HS-438, a new inhibitor of imatinib-resistant BCR-ABL T315I mutation in chronic myeloid leukemia
- Cancer Lett. 2014 Jun 28;348(1-2):50-60. doi: 10.1016/j.canlet.2014.03.012.
- 1. College of Medicine, Inha University, 3-ga, Sinheung-dong, Jung-gu, Incheon 400-712, Republic of Korea.
- 2. College of Medicine, Inha University, 3-ga, Sinheung-dong, Jung-gu, Incheon 400-712, Republic of Korea; College of Pharmacy, Chonnam National University, Gwang-Ju 300, Republic of Korea.
- 3. Department of Chemistry, Korea Advanced Institute of Science and Technology (KAIST), Daejeon 305-701, Republic of Korea.
- 4. Department of Chemistry, Korea Advanced Institute of Science and Technology (KAIST), Daejeon 305-701, Republic of Korea. Electronic address: [email protected].
- 5. College of Medicine, Inha University, 3-ga, Sinheung-dong, Jung-gu, Incheon 400-712, Republic of Korea. Electronic address: [email protected].

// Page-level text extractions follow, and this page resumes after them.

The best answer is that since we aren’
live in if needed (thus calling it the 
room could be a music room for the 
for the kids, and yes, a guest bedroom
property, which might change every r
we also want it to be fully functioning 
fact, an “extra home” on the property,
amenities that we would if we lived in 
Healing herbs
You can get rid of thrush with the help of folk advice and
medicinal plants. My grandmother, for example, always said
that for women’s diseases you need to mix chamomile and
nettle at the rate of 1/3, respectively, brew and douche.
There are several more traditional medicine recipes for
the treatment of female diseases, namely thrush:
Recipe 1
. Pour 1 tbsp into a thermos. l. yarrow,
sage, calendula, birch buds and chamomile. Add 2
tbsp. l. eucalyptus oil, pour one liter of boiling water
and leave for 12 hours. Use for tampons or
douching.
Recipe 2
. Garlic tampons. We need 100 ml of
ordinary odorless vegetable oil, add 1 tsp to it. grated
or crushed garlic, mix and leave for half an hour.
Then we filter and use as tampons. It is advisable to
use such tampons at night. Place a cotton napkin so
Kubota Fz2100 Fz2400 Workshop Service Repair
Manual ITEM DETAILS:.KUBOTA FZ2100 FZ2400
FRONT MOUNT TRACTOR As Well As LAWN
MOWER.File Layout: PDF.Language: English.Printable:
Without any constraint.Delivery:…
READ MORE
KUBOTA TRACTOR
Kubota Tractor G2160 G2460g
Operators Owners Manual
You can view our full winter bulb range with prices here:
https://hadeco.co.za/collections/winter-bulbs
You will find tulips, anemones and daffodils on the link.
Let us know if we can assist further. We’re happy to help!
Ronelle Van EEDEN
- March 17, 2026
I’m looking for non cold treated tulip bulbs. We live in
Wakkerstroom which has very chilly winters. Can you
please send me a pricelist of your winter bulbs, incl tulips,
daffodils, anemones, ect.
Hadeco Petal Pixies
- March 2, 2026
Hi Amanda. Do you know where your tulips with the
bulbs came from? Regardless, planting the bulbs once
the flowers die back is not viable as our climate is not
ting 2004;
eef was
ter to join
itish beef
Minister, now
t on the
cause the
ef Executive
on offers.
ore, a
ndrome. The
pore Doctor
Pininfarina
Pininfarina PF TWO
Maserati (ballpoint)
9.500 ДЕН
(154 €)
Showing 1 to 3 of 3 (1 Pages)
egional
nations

Imatinib is a selective breakpoint cluster region-Abelson (Bcr-Abl) tyrosine kinase inhibitor (TKI) that has significantly improved the prognosis of patients with chronic myeloid leukemia (CML). However, T315I gene mutations of the Bcr-Abl kinase domain have been shown to confer resistance to imatinib. In the present study, we synthesized a novel Bcr-Abl Inhibitor, HS-438, and identified its anti-leukemic effects in vitro and in vivo. We found that HS-438 strongly inhibited the expression of Bcr-Abl signaling pathways in wild-type Bcr-Abl (BaF3/WT) cells as well as T315I-mutated Bcr-Abl (BaF3/T315I) cells with resistance to imatinib. HS-438 induced cell cycle arrest, particularly during the G0/G1 cell cycle phase, and induced Apoptosis. In BaF3/T315I xenograft models, HS-438 significantly delayed tumor growth, unlike imatinib. In summary, we suggest that HS-438 may be a novel drug candidate with the therapeutic potential to target Bcr-Abl and overcome imatinib resistance in patients with CML.